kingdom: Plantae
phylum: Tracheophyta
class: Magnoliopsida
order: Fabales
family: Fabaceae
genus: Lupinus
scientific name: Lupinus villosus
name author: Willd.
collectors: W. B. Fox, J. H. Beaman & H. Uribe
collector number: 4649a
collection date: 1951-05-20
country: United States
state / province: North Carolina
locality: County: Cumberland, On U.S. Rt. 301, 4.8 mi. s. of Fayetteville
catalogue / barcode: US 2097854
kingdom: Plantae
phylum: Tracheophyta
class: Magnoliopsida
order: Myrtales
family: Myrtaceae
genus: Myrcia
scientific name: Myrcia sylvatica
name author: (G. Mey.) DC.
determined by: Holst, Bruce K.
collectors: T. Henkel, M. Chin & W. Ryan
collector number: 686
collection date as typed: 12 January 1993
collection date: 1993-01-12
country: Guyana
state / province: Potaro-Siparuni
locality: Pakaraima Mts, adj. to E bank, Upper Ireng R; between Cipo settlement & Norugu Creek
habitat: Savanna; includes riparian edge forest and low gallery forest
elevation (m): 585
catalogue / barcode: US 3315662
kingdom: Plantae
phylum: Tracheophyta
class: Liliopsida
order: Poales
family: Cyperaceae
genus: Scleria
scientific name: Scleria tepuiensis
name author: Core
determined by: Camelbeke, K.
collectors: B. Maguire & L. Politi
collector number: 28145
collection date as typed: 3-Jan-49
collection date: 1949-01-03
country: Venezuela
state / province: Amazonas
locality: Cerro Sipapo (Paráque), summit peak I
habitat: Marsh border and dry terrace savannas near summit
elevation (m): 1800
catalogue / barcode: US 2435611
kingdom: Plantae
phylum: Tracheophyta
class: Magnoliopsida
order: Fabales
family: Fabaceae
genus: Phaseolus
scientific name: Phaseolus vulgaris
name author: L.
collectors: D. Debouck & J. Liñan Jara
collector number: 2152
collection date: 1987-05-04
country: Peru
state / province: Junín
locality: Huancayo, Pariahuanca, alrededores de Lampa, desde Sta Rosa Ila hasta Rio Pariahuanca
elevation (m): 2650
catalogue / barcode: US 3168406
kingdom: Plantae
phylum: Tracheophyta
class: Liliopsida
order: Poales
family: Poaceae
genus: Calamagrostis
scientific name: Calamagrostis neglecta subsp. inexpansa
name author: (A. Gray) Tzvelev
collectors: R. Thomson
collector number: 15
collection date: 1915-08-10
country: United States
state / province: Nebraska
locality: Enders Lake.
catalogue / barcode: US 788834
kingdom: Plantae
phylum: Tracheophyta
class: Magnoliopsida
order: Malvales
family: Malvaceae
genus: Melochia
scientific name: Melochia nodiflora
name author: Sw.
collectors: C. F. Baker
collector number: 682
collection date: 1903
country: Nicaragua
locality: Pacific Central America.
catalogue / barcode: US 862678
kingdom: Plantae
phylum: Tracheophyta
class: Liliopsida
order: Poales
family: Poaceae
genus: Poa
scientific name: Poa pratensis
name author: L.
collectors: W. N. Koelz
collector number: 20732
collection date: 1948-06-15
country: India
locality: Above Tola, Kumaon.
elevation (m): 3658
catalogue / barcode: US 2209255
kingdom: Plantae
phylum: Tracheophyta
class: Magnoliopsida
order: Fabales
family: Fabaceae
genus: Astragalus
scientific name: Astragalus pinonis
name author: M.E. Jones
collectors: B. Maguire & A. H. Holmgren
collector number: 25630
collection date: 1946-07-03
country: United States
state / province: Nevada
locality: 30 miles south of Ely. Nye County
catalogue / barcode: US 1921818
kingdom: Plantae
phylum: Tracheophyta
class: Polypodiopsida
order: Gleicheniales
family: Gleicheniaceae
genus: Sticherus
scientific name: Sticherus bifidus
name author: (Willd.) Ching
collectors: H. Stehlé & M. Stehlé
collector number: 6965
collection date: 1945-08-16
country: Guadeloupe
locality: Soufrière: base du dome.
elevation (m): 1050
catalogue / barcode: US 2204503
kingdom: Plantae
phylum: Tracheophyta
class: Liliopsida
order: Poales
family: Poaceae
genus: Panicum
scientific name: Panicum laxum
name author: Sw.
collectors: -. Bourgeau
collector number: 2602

^^^^^^^^^^^^^^^^

Exercise details: Extract the records above from their first line through the line containing "state / province: Potaro-Siparuni", including both of those lines, and reproduce each line word for word.

Solved problem:
kingdom: Plantae
phylum: Tracheophyta
class: Magnoliopsida
order: Fabales
family: Fabaceae
genus: Lupinus
scientific name: Lupinus villosus
name author: Willd.
collectors: W. B. Fox, J. H. Beaman & H. Uribe
collector number: 4649a
collection date: 1951-05-20
country: United States
state / province: North Carolina
locality: County: Cumberland, On U.S. Rt. 301, 4.8 mi. s. of Fayetteville
catalogue / barcode: US 2097854
kingdom: Plantae
phylum: Tracheophyta
class: Magnoliopsida
order: Myrtales
family: Myrtaceae
genus: Myrcia
scientific name: Myrcia sylvatica
name author: (G. Mey.) DC.
determined by: Holst, Bruce K.
collectors: T. Henkel, M. Chin & W. Ryan
collector number: 686
collection date as typed: 12 January 1993
collection date: 1993-01-12
country: Guyana
state / province: Potaro-Siparuni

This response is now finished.